The current lack of Syrian authority in the region also facilitates
the mobility of PKK fighters between northern Iraq, Syria and
southeastern Turkey.
Meanwhile, Massoud Barzani, president of the Kurdistan Regional
Government (KRG) in the Kurdistan Region, an autonomous province in
northern Iraq bordering Turkey, has made it clear that he won't enter
into an armed clash with the PKK.
Although Barzani claims he is playing a conciliatory role between the
PKK and Ankara, the KRG has become the host of Kurdish separatist
movements for the region.
Large Kurdish communities live in Iraq, Iran, Syria and Turkey,
totalling 30 to 38 million people, depending on whether national data
or international estimates are used. Turkey accounts for half of the
total. Another two million live in the diaspora, mostly in Armenia and
northern Europe. The Kurds are considered to be the world's largest
ethnic minority without their own country.
The current political instability in the Middle East has revived
aspirations for a Pan-Kurdish state, which could emerge as a new
Muslim regional power, alongside Egypt, Iran, Iraq and Turkey.

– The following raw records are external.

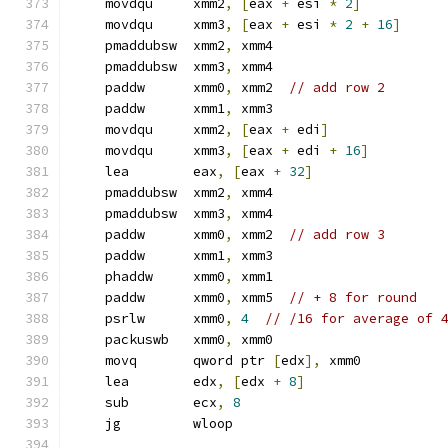
    movdqu     xmm2
,
[
eax 
+
 esi 
*
2
]
    movdqu     xmm3
,
[
eax 
+
 esi 
*
2
+
16
]
    pmaddubsw  xmm2
,
 xmm4
    pmaddubsw  xmm3
,
 xmm4
    paddw      xmm0
,
 xmm2  
// add row 2
    paddw      xmm1
,
 xmm3
    movdqu     xmm2
,
[
eax 
+
 edi
]
    movdqu     xmm3
,
[
eax 
+
 edi 
+
16
]
    lea        eax
,
[
eax 
+
32
]
    pmaddubsw  xmm2
,
 xmm4
    pmaddubsw  xmm3
,
 xmm4
    paddw      xmm0
,
 xmm2  
// add row 3
    paddw      xmm1
,
 xmm3
    phaddw     xmm0
,
 xmm1
    paddw      xmm0
,
 xmm5  
// + 8 for round
    psrlw      xmm0
,
4
// /16 for average of 
    packuswb   xmm0
,
 xmm0
    movq       qword ptr 
[
edx
],
 xmm0
    lea        edx
,
[
edx 
+
8
]
    sub        ecx
,
8
    jg         wloop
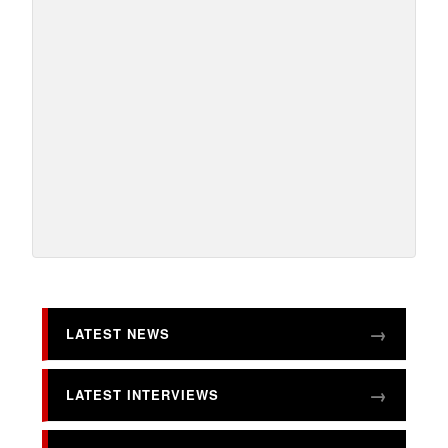
LATEST NEWS
LATEST INTERVIEWS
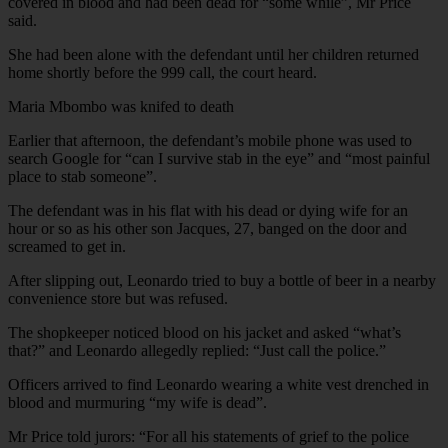
covered in blood and had been dead for “some while”, Mr Price
said.
She had been alone with the defendant until her children returned
home shortly before the 999 call, the court heard.
Maria Mbombo was knifed to death
Earlier that afternoon, the defendant’s mobile phone was used to
search Google for “can I survive stab in the eye” and “most painful
place to stab someone”.
The defendant was in his flat with his dead or dying wife for an
hour or so as his other son Jacques, 27, banged on the door and
screamed to get in.
After slipping out, Leonardo tried to buy a bottle of beer in a nearby
convenience store but was refused.
The shopkeeper noticed blood on his jacket and asked “what’s
that?” and Leonardo allegedly replied: “Just call the police.”
Officers arrived to find Leonardo wearing a white vest drenched in
blood and murmuring “my wife is dead”.
Mr Price told jurors: “For all his statements of grief to the police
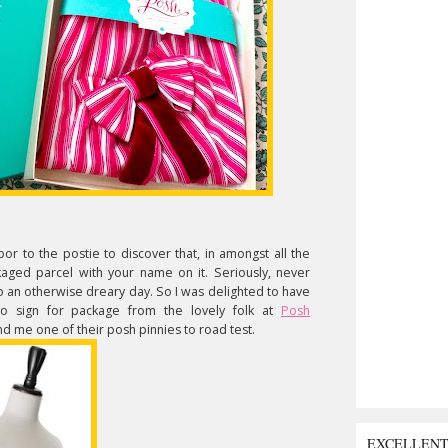
r to the postie to discover that, in amongst all the
ckaged parcel with your name on it. Seriously, never
to an otherwise dreary day. So I was delighted to have
o sign for package from the lovely folk at
Posh
d me one of their posh pinnies to road test.
EXCELLEN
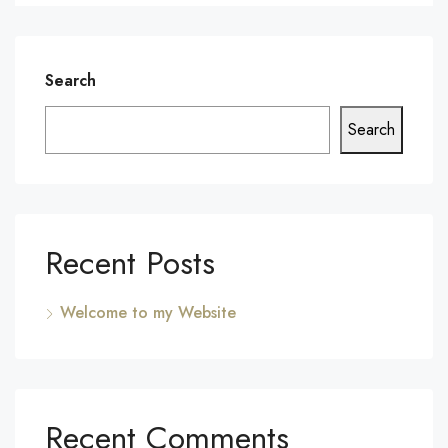
Search
Search
Recent Posts
Welcome to my Website
Recent Comments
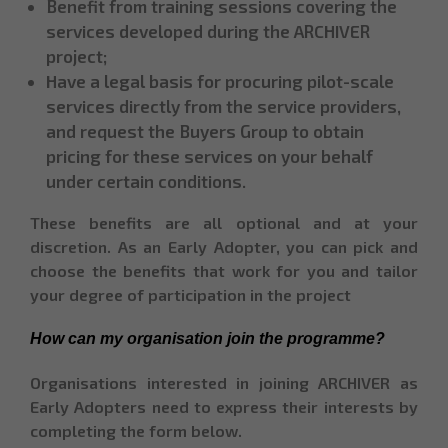
Benefit from training sessions covering the
services developed during the ARCHIVER
project;
Have a legal basis for procuring pilot-scale
services directly from the service providers,
and request the Buyers Group to obtain
pricing for these services on your behalf
under certain conditions.
These benefits are all optional and at your
discretion. As an Early Adopter, you can pick and
choose the benefits that work for you and tailor
your degree of participation in the project
How can my organisation join the programme?
Organisations interested in joining ARCHIVER as
Early Adopters need to express their interests by
completing the form below.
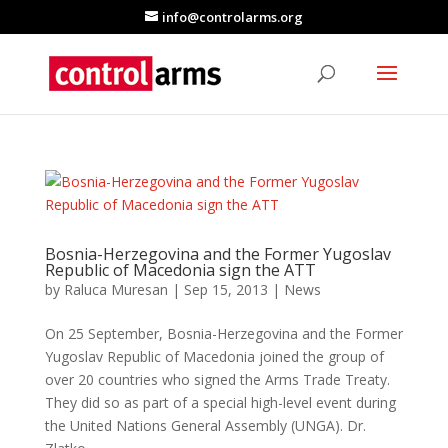
info@controlarms.org
Bosnia-Herzegovina and the Former Yugoslav
Republic of Macedonia sign the ATT
by
Raluca Muresan
|
Sep 15, 2013
|
News
On 25 September, Bosnia-Herzegovina and the Former
Yugoslav Republic of Macedonia joined the group of
over 20 countries who signed the Arms Trade Treaty.
They did so as part of a special high-level event during
the United Nations General Assembly (UNGA). Dr.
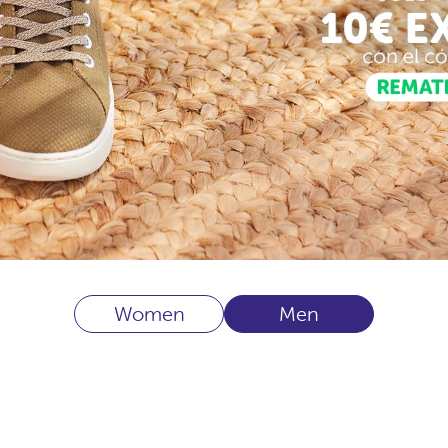
Women
Men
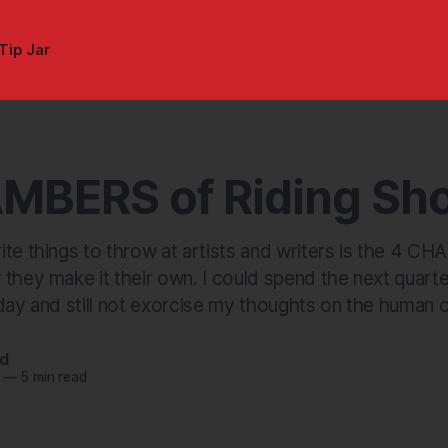
Tip Jar
MBERS of Riding Sh
te things to throw at artists and writers is the 4 CH
 they make it their own. I could spend the next quart
day and still not exorcise my thoughts on the human c
nd
—
5 min read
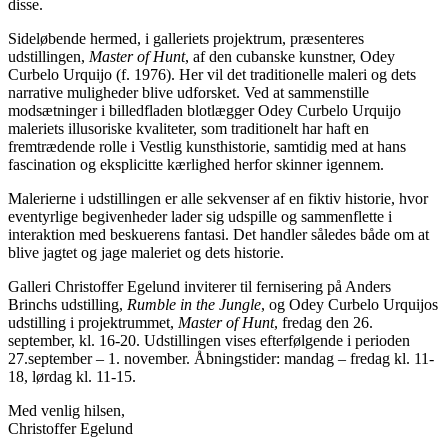
disse.
Sideløbende hermed, i galleriets projektrum, præsenteres
udstillingen,
Master of Hunt
, af den cubanske kunstner, Odey
Curbelo Urquijo (f. 1976). Her vil det traditionelle maleri og dets
narrative muligheder blive udforsket. Ved at sammenstille
modsætninger i billedfladen blotlægger Odey Curbelo Urquijo
maleriets illusoriske kvaliteter, som traditionelt har haft en
fremtrædende rolle i Vestlig kunsthistorie, samtidig med at hans
fascination og eksplicitte kærlighed herfor skinner igennem.
Malerierne i udstillingen er alle sekvenser af en fiktiv historie, hvor
eventyrlige begivenheder lader sig udspille og sammenflette i
interaktion med beskuerens fantasi. Det handler således både om at
blive jagtet og jage maleriet og dets historie.
Galleri Christoffer Egelund inviterer til fernisering på Anders
Brinchs udstilling,
Rumble in the Jungle
, og Odey Curbelo Urquijos
udstilling i projektrummet,
Master of Hunt
, fredag den 26.
september, kl. 16-20. Udstillingen vises efterfølgende i perioden
27.september – 1. november. Åbningstider: mandag – fredag kl. 11-
18, lørdag kl. 11-15.
Med venlig hilsen,
Christoffer Egelund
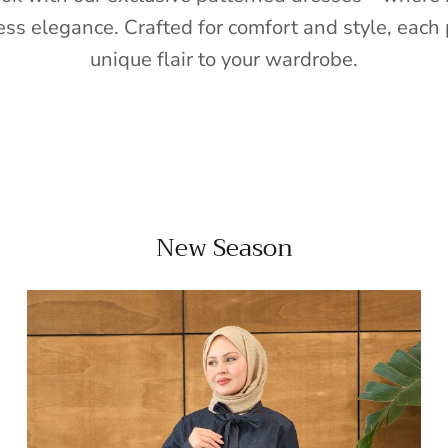
ess elegance. Crafted for comfort and style, each 
unique flair to your wardrobe.
New Season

The prospect gives Ankara the jitters. Stuck with domestic unrest, a
potential armed intervention in Syria, blocked for now by Washington,
and deteriorating relations with Iran, Erdogan's government is prudent
but jumpy. In recent weeks, it has repeatedly accused both Damascus
and Tehran of providing support to the PKK and has expressed
disappointment over Barzani's passivity.
Meanwhile, the CHP and MHP opposition parties and nationalistic public
opinion are criticising the prime minister for his foreign policy and
lukewarm stance towards the PKK. Last week, voices of observers close
to the ruling party warned the government that contemplating military
intervention in Syria, with or without American consent, was the wrong
approach.
Instead, they said, launching a full-scale, deep and lasting land
forces operation into northern Iraq would be a better use of resources
and soldiers' lives in order to put an end to the Kurdish separatist
violence.
Over dinner late last week with a closed group of journalists in
Ankara, Deputy PM Bulent Arinc said Turkey was pondering an operation
in the Kandil Mountains in northern Iraq, where the PKK headquarters
are located. The government has already obtained authorisation from
parliament.
This will, however, need the approval of Washington, which still
retains policy rights over Iraq, and collaboration with U.S. military
and intelligence, which can provide information on PKK movements.
This may not be so simple to obtain. The Central Intelligence Agency
(CIA) had become suspicious in recent months of Turkey's reliability
as an ally. Such suspicions were borne out last week, when Arinc
admitted that the national security agency, MIT, had been sharing
information with the Iranian intelligence agency, SAVAK. The
information had been provided by American Predators, a type of drone.
"The challenge for Turkey, however, is to conduct this sweeping
operation without alienating the local population living in scattered
villages in Kandil, as well as other Kurds who have nothing to do with
the violence," says Abdullah Bozkurt, a political analyst and expert
on the government's decision-making.
The Semdinli experience confirms that the PKK would not hesitate to
infiltrate residential areas and use them as shields against attacks.
Ankara is concerned that incidents as in Uludere, or Afghan- and
Pakistan-like blunders by the American military, would seriously
tarnish Turkey's reputation as a Muslim model for democracy.